--- TASK INSTRUCTIONS ---
Go through the records and show each line where the word "reason" occurs.

--- SOURCE INFORMATION ---
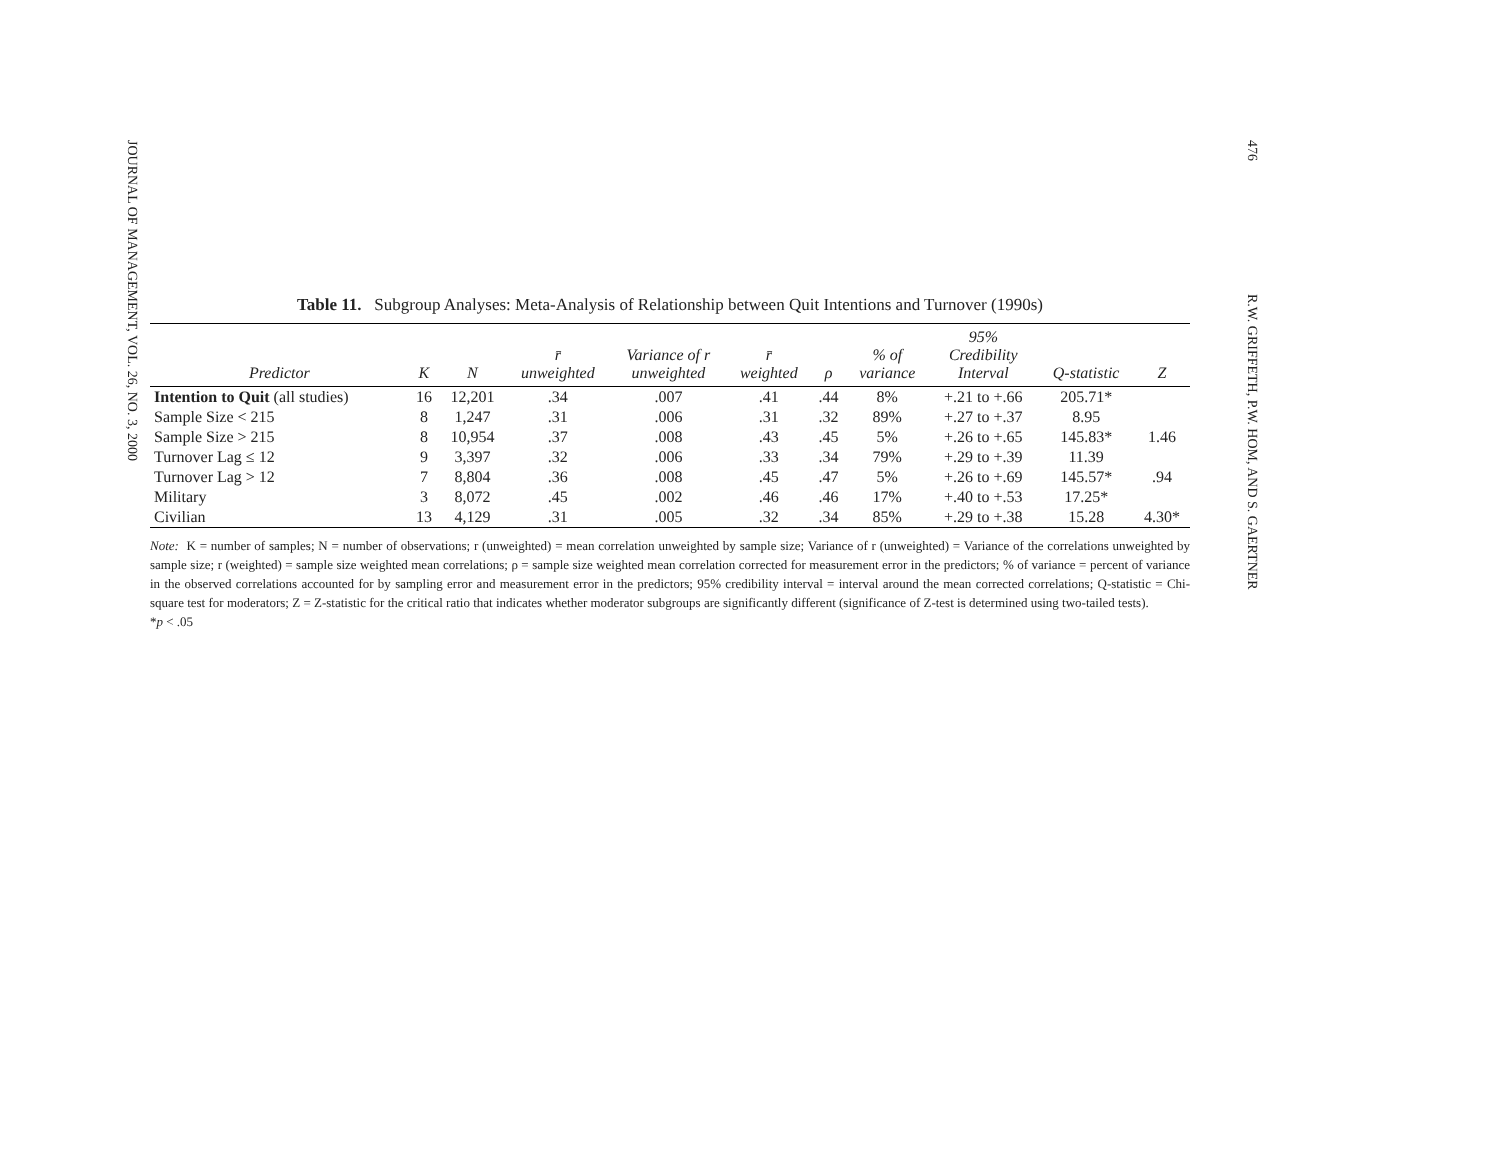JOURNAL OF MANAGEMENT, VOL. 26, NO. 3, 2000
Table 11. Subgroup Analyses: Meta-Analysis of Relationship between Quit Intentions and Turnover (1990s)
| Predictor | K | N | r̄ unweighted | Variance of r unweighted | r̄ weighted | ρ | % of variance | 95% Credibility Interval | Q-statistic | Z |
| --- | --- | --- | --- | --- | --- | --- | --- | --- | --- | --- |
| Intention to Quit (all studies) | 16 | 12,201 | .34 | .007 | .41 | .44 | 8% | +.21 to +.66 | 205.71* | |
| Sample Size < 215 | 8 | 1,247 | .31 | .006 | .31 | .32 | 89% | +.27 to +.37 | 8.95 | |
| Sample Size > 215 | 8 | 10,954 | .37 | .008 | .43 | .45 | 5% | +.26 to +.65 | 145.83* | 1.46 |
| Turnover Lag ≤ 12 | 9 | 3,397 | .32 | .006 | .33 | .34 | 79% | +.29 to +.39 | 11.39 | |
| Turnover Lag > 12 | 7 | 8,804 | .36 | .008 | .45 | .47 | 5% | +.26 to +.69 | 145.57* | .94 |
| Military | 3 | 8,072 | .45 | .002 | .46 | .46 | 17% | +.40 to +.53 | 17.25* | |
| Civilian | 13 | 4,129 | .31 | .005 | .32 | .34 | 85% | +.29 to +.38 | 15.28 | 4.30* |
Note: K = number of samples; N = number of observations; r (unweighted) = mean correlation unweighted by sample size; Variance of r (unweighted) = Variance of the correlations unweighted by sample size; r (weighted) = sample size weighted mean correlations; ρ = sample size weighted mean correlation corrected for measurement error in the predictors; % of variance = percent of variance in the observed correlations accounted for by sampling error and measurement error in the predictors; 95% credibility interval = interval around the mean corrected correlations; Q-statistic = Chi-square test for moderators; Z = Z-statistic for the critical ratio that indicates whether moderator subgroups are significantly different (significance of Z-test is determined using two-tailed tests).
*p < .05
476 R.W. GRIFFETH, P.W. HOM, AND S. GAERTNER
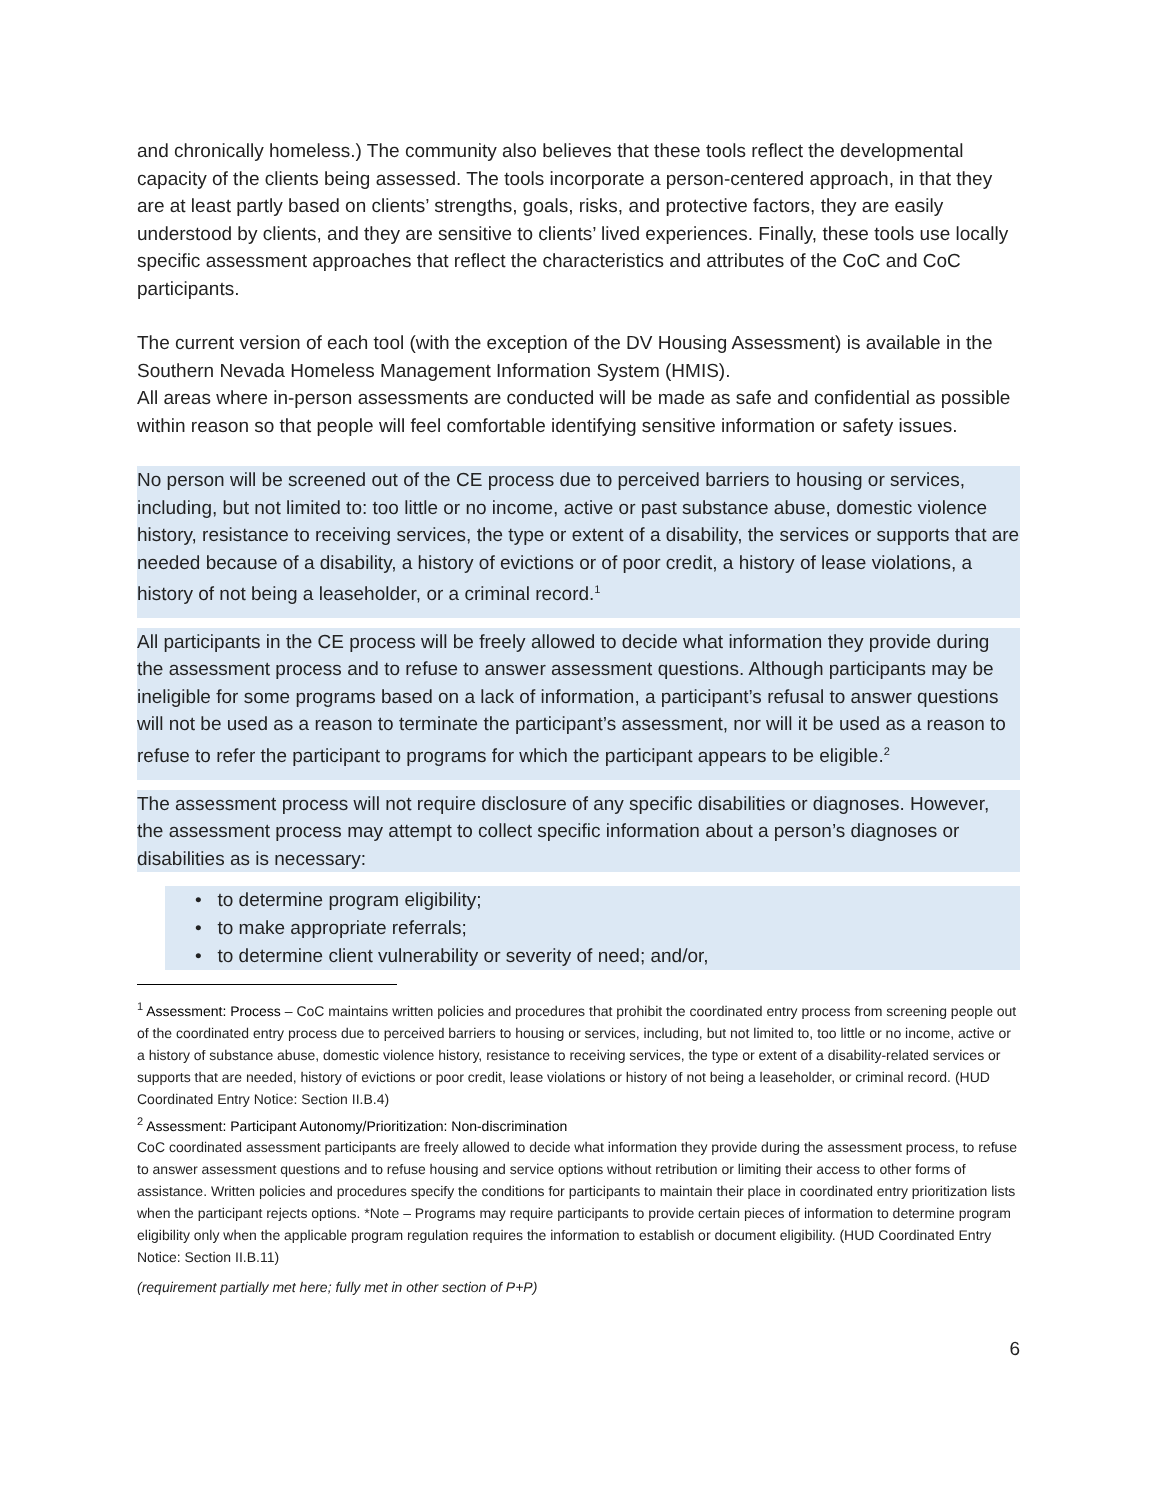and chronically homeless.) The community also believes that these tools reflect the developmental capacity of the clients being assessed. The tools incorporate a person-centered approach, in that they are at least partly based on clients’ strengths, goals, risks, and protective factors, they are easily understood by clients, and they are sensitive to clients’ lived experiences. Finally, these tools use locally specific assessment approaches that reflect the characteristics and attributes of the CoC and CoC participants.
The current version of each tool (with the exception of the DV Housing Assessment) is available in the Southern Nevada Homeless Management Information System (HMIS).
All areas where in-person assessments are conducted will be made as safe and confidential as possible within reason so that people will feel comfortable identifying sensitive information or safety issues.
No person will be screened out of the CE process due to perceived barriers to housing or services, including, but not limited to: too little or no income, active or past substance abuse, domestic violence history, resistance to receiving services, the type or extent of a disability, the services or supports that are needed because of a disability, a history of evictions or of poor credit, a history of lease violations, a history of not being a leaseholder, or a criminal record.<sup>1</sup>
All participants in the CE process will be freely allowed to decide what information they provide during the assessment process and to refuse to answer assessment questions. Although participants may be ineligible for some programs based on a lack of information, a participant’s refusal to answer questions will not be used as a reason to terminate the participant’s assessment, nor will it be used as a reason to refuse to refer the participant to programs for which the participant appears to be eligible.<sup>2</sup>
The assessment process will not require disclosure of any specific disabilities or diagnoses. However, the assessment process may attempt to collect specific information about a person’s diagnoses or disabilities as is necessary:
• to determine program eligibility;
• to make appropriate referrals;
• to determine client vulnerability or severity of need; and/or,
<sup>1</sup> Assessment: Process – CoC maintains written policies and procedures that prohibit the coordinated entry process from screening people out of the coordinated entry process due to perceived barriers to housing or services, including, but not limited to, too little or no income, active or a history of substance abuse, domestic violence history, resistance to receiving services, the type or extent of a disability-related services or supports that are needed, history of evictions or poor credit, lease violations or history of not being a leaseholder, or criminal record. (HUD Coordinated Entry Notice: Section II.B.4)
<sup>2</sup> Assessment: Participant Autonomy/Prioritization: Non-discrimination
CoC coordinated assessment participants are freely allowed to decide what information they provide during the assessment process, to refuse to answer assessment questions and to refuse housing and service options without retribution or limiting their access to other forms of assistance. Written policies and procedures specify the conditions for participants to maintain their place in coordinated entry prioritization lists when the participant rejects options. *Note – Programs may require participants to provide certain pieces of information to determine program eligibility only when the applicable program regulation requires the information to establish or document eligibility. (HUD Coordinated Entry Notice: Section II.B.11)
(requirement partially met here; fully met in other section of P+P)
6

--- EXPECTED ANSWER ---
All areas where in-person assessments are conducted will be made as safe and confidential as possible within reason so that people will feel comfortable identifying sensitive information or safety issues.
All participants in the CE process will be freely allowed to decide what information they provide during the assessment process and to refuse to answer assessment questions. Although participants may be ineligible for some programs based on a lack of information, a participant’s refusal to answer questions will not be used as a reason to terminate the participant’s assessment, nor will it be used as a reason to refuse to refer the participant to programs for which the participant appears to be eligible.<sup>2</sup>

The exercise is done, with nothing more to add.